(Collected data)
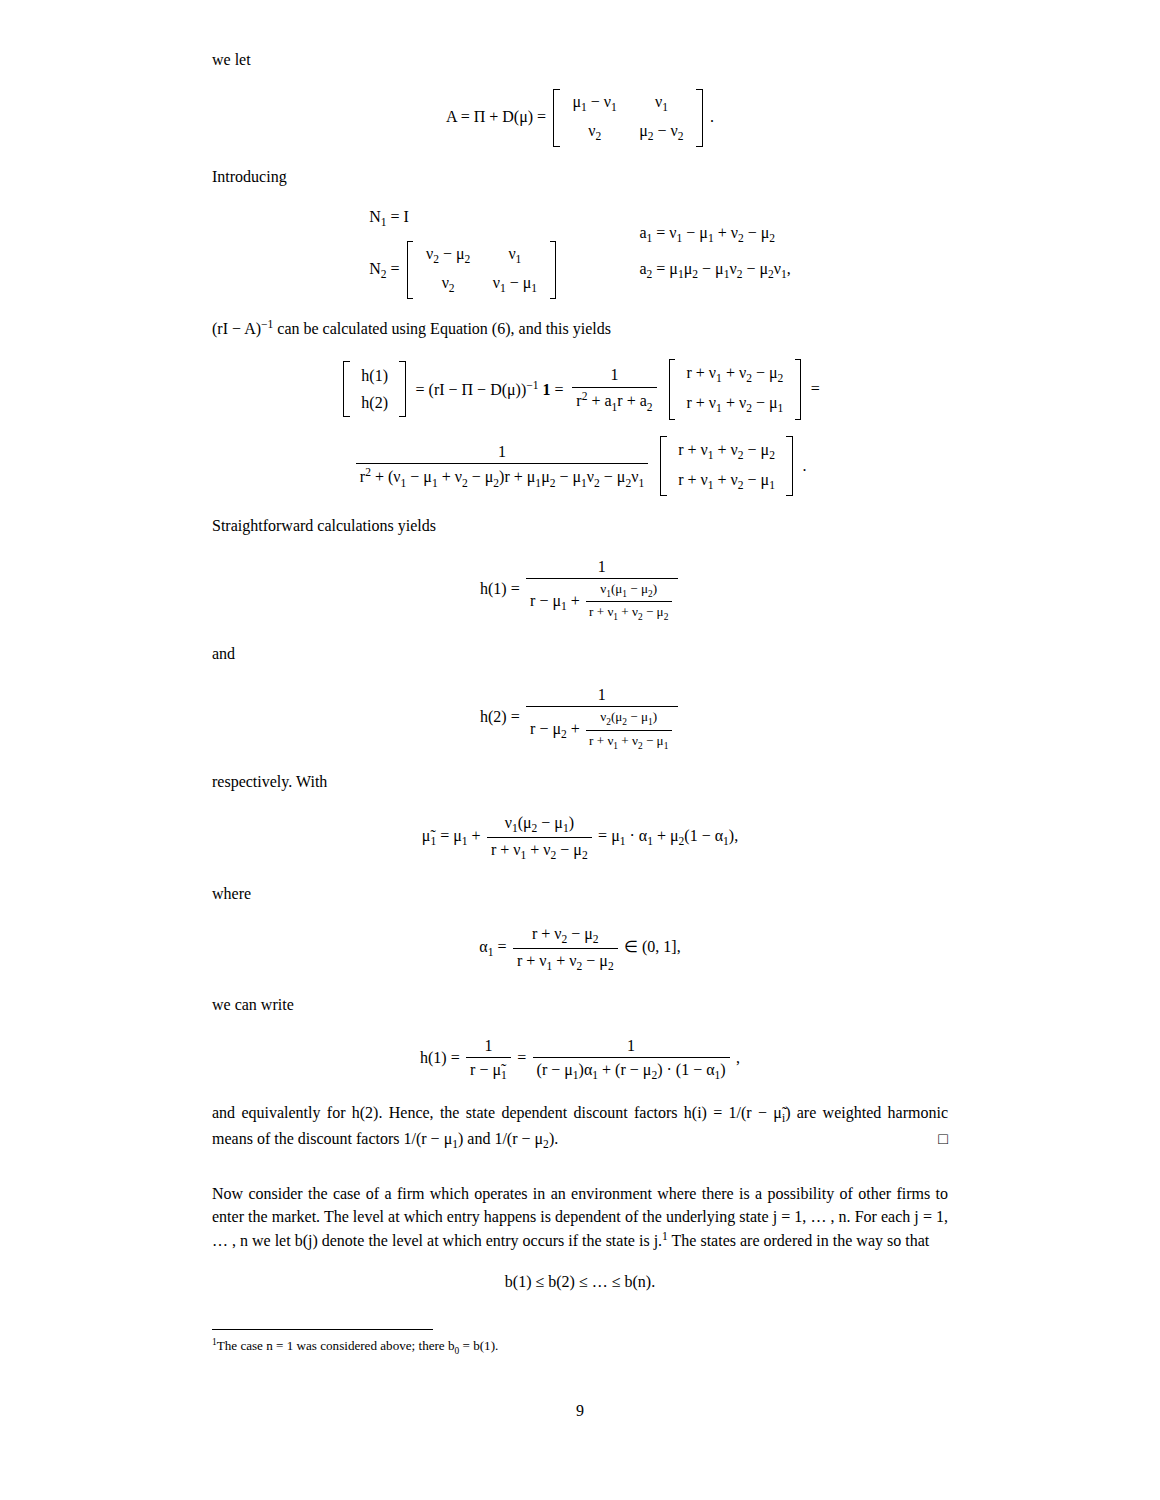we let
A = Π + D(μ) =
| μ 1 − ν 1 | ν 1 |
| ν 2 | μ 2 − ν 2 |
.
Introducing
N1 = I
N2 =
| ν 2 − μ 2 | ν 1 |
| ν 2 | ν 1 − μ 1 |
a1 = ν1 − μ1 + ν2 − μ2
a2 = μ1μ2 − μ1ν2 − μ2ν1,
(rI − A)−1 can be calculated using Equation (6), and this yields
| h(1) |
| h(2) |
= (rI − Π − D(μ))−1 1 = 1 r2 + a1r + a2
| r + ν 1 + ν 2 − μ 2 |
| r + ν 1 + ν 2 − μ 1 |
=
1 r2 + (ν1 − μ1 + ν2 − μ2)r + μ1μ2 − μ1ν2 − μ2ν1
| r + ν 1 + ν 2 − μ 2 |
| r + ν 1 + ν 2 − μ 1 |
.
Straightforward calculations yields
h(1) = 1 r − μ1 + ν1(μ1 − μ2) r + ν1 + ν2 − μ2
and
h(2) = 1 r − μ2 + ν2(μ2 − μ1) r + ν1 + ν2 − μ1
respectively. With
μ̃1 = μ1 + ν1(μ2 − μ1) r + ν1 + ν2 − μ2 = μ1 · α1 + μ2(1 − α1),
where
α1 = r + ν2 − μ2 r + ν1 + ν2 − μ2 ∈ (0, 1],
we can write
h(1) = 1 r − μ̃1 = 1 (r − μ1)α1 + (r − μ2) · (1 − α1) ,
and equivalently for h(2). Hence, the state dependent discount factors h(i) = 1/(r − μ̃i) are weighted harmonic means of the discount factors 1/(r − μ1) and 1/(r − μ2). □
Now consider the case of a firm which operates in an environment where there is a possibility of other firms to enter the market. The level at which entry happens is dependent of the underlying state j = 1, … , n. For each j = 1, … , n we let b(j) denote the level at which entry occurs if the state is j.1 The states are ordered in the way so that
b(1) ≤ b(2) ≤ … ≤ b(n).
1The case n = 1 was considered above; there b0 = b(1).
9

▶ **Exercise goal**
Except for the pictures, write the data out exactly.

▶ **Solved problem**
we let
A = Π + D(μ) =
| μ 1 − ν 1 | ν 1 |
| ν 2 | μ 2 − ν 2 |
.
Introducing
N1 = I
N2 =
| ν 2 − μ 2 | ν 1 |
| ν 2 | ν 1 − μ 1 |
a1 = ν1 − μ1 + ν2 − μ2
a2 = μ1μ2 − μ1ν2 − μ2ν1,
(rI − A)−1 can be calculated using Equation (6), and this yields
| h(1) |
| h(2) |
= (rI − Π − D(μ))−1 1 = 1 r2 + a1r + a2
| r + ν 1 + ν 2 − μ 2 |
| r + ν 1 + ν 2 − μ 1 |
=
1 r2 + (ν1 − μ1 + ν2 − μ2)r + μ1μ2 − μ1ν2 − μ2ν1
| r + ν 1 + ν 2 − μ 2 |
| r + ν 1 + ν 2 − μ 1 |
.
Straightforward calculations yields
h(1) = 1 r − μ1 + ν1(μ1 − μ2) r + ν1 + ν2 − μ2
and
h(2) = 1 r − μ2 + ν2(μ2 − μ1) r + ν1 + ν2 − μ1
respectively. With
μ̃1 = μ1 + ν1(μ2 − μ1) r + ν1 + ν2 − μ2 = μ1 · α1 + μ2(1 − α1),
where
α1 = r + ν2 − μ2 r + ν1 + ν2 − μ2 ∈ (0, 1],
we can write
h(1) = 1 r − μ̃1 = 1 (r − μ1)α1 + (r − μ2) · (1 − α1) ,
and equivalently for h(2). Hence, the state dependent discount factors h(i) = 1/(r − μ̃i) are weighted harmonic means of the discount factors 1/(r − μ1) and 1/(r − μ2). □
Now consider the case of a firm which operates in an environment where there is a possibility of other firms to enter the market. The level at which entry happens is dependent of the underlying state j = 1, … , n. For each j = 1, … , n we let b(j) denote the level at which entry occurs if the state is j.1 The states are ordered in the way so that
b(1) ≤ b(2) ≤ … ≤ b(n).
1The case n = 1 was considered above; there b0 = b(1).
9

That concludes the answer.